As previsouly indicated by Omeros’ CEO, Greg Demopulos, the FDA is keen to accelerate the development of OMS721, a human monoclonal antibody targeting MASP-2, the effector enzyme of the lectin pathway of the complement system.
In spring, Omeros had reported rather impressive data from its Phase II study in patients with IgA nephropathy and other kidney diseases. 12 weeks of Treatment with OMS721 let to improvement in proteinuria with a 77-percent mean reduction in urine albumin-to-creatinine ratios and a 73-percent mean reduction in 24-hour urine protein levels.

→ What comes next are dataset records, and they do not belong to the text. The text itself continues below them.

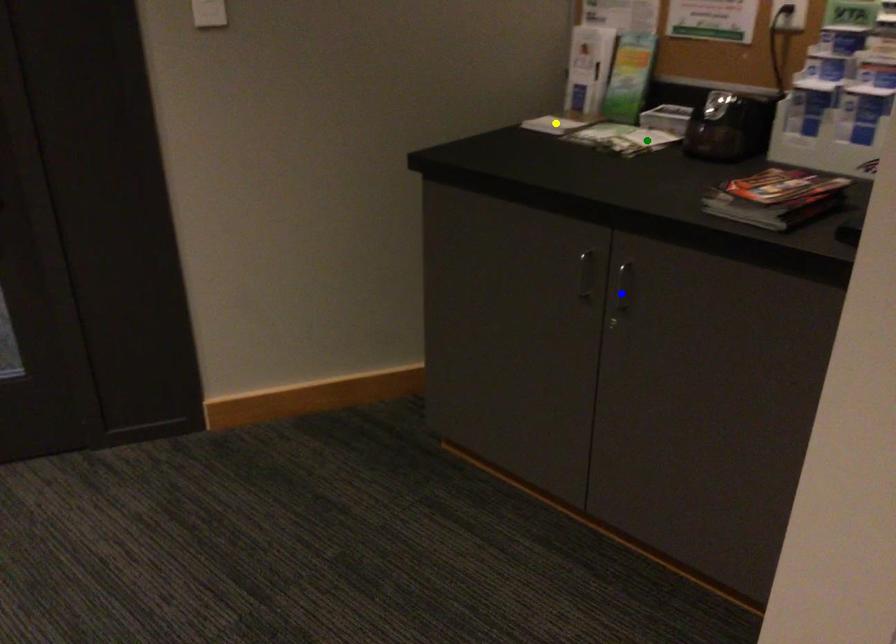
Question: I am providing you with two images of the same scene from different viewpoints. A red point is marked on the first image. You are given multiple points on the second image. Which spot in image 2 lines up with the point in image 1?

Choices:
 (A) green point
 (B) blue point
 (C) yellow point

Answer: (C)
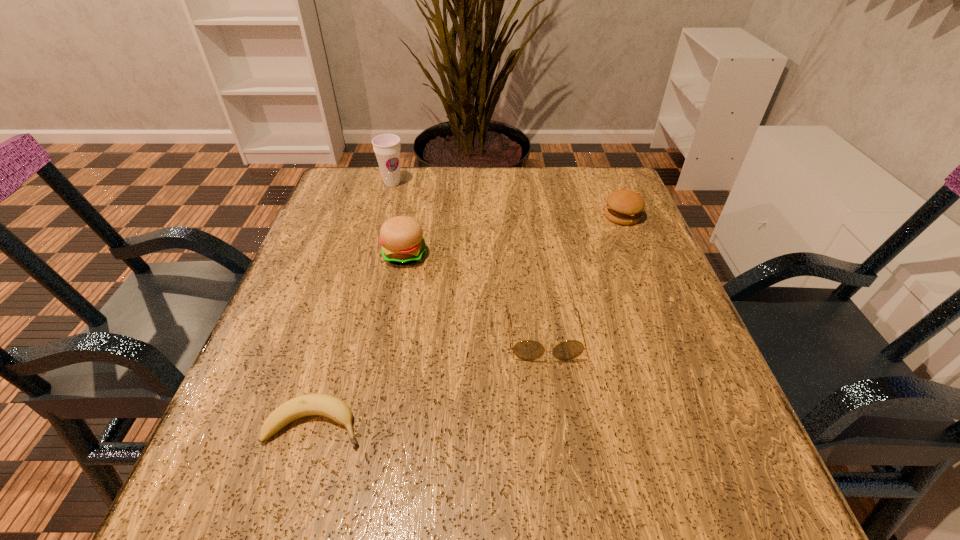
Where is `vacant space located on the right of the cup`? vacant space located on the right of the cup is located at coordinates (512, 183).

This screenshot has height=540, width=960. I want to click on vacant region located 0.310m on the right of the left hamburger, so click(569, 254).

Image resolution: width=960 pixels, height=540 pixels. Find the location of `vacant space situated 0.360m on the front of the right hamburger`. vacant space situated 0.360m on the front of the right hamburger is located at coordinates (677, 350).

Where is `free space located on the lenses of the fourth farthest object`? The width and height of the screenshot is (960, 540). free space located on the lenses of the fourth farthest object is located at coordinates (564, 490).

This screenshot has width=960, height=540. Find the location of `vacant space located at the stem of the nearest object`. vacant space located at the stem of the nearest object is located at coordinates (469, 425).

Where is `cup present at the far edge`? The height and width of the screenshot is (540, 960). cup present at the far edge is located at coordinates (387, 147).

The image size is (960, 540). I want to click on hamburger that is at the far edge, so click(x=624, y=207).

This screenshot has width=960, height=540. I want to click on cup that is at the left edge, so click(x=387, y=147).

In order to click on banana situated at the left edge in this screenshot , I will do `click(331, 407)`.

Image resolution: width=960 pixels, height=540 pixels. In order to click on object at the right edge in this screenshot , I will do `click(624, 207)`.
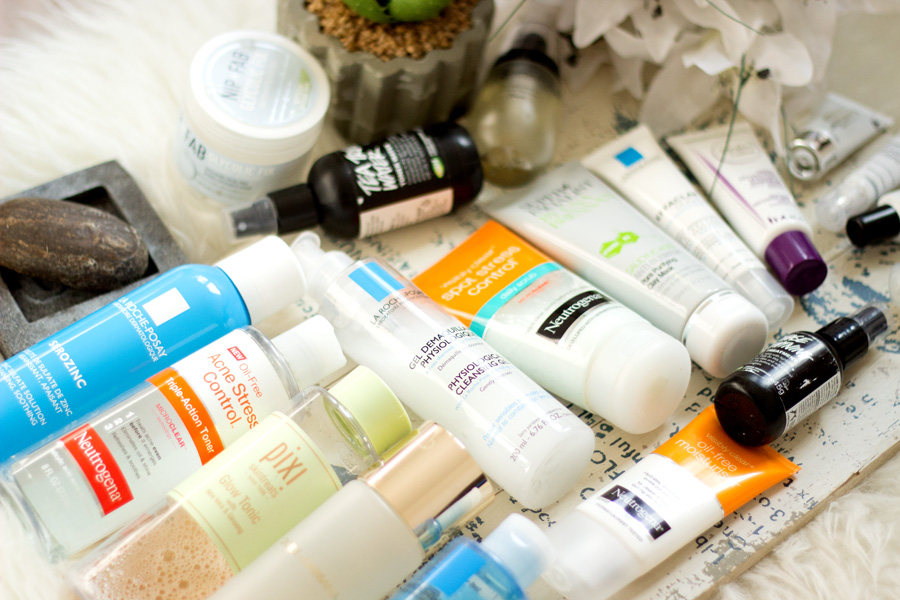
The height and width of the screenshot is (600, 900). I want to click on plant, so click(x=409, y=6).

If this magnitude of efficacy is confirmed in a larger study, OMS721 would probably have the potential to stop the risk of end-stage renal disease and ultimate kidney failure. There has been growing evidence that the lectin pathway is involved in IgA nephropathy and this study seems to confirm that its inhibition might lead to durable remission.
“We are pleased that FDA has granted breakthrough designation to OMS721 for IgA nephropathy and appreciate the Agency’s recognition of the potential importance of OMS721 in the treatment of this disease,” stated Gregory A. Demopulos, M.D., chairman and chief executive officer of Omeros. “OMS721 appears to be helping IgA nephropathy patients with a rapidity and magnitude not previously seen with any other therapy, and we look forward to working closely with the FDA to accelerate its development.”
Omeros will start to enrol patients for the Phase III trial later this year.